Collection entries
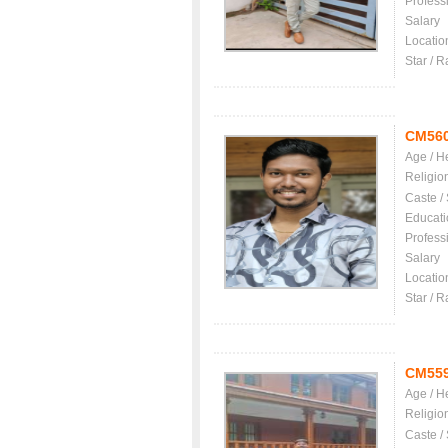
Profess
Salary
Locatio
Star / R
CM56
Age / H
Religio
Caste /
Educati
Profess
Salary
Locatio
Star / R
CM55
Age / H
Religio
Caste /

---

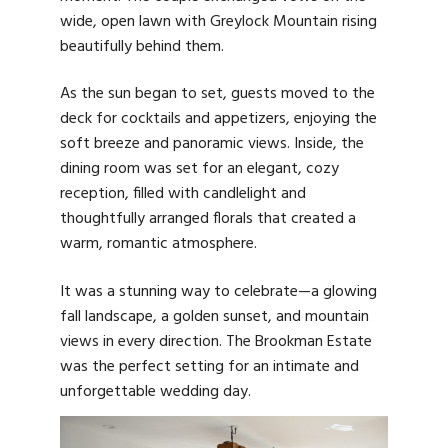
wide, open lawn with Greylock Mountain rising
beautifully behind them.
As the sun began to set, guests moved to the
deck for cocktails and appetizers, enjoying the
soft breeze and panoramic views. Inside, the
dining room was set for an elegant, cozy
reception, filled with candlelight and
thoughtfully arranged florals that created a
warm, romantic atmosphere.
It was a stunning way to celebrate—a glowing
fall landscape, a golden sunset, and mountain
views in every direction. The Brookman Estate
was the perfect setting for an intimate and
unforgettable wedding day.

▶ **Your instructions**
Your task is to retype the entries verbatim, starting with the line that holds "dining room was set for an elegant, cozy" and stopping after the line that holds "unforgettable wedding day.".

▶ **Output of the exercise**
dining room was set for an elegant, cozy
reception, filled with candlelight and
thoughtfully arranged florals that created a
warm, romantic atmosphere.
It was a stunning way to celebrate—a glowing
fall landscape, a golden sunset, and mountain
views in every direction. The Brookman Estate
was the perfect setting for an intimate and
unforgettable wedding day.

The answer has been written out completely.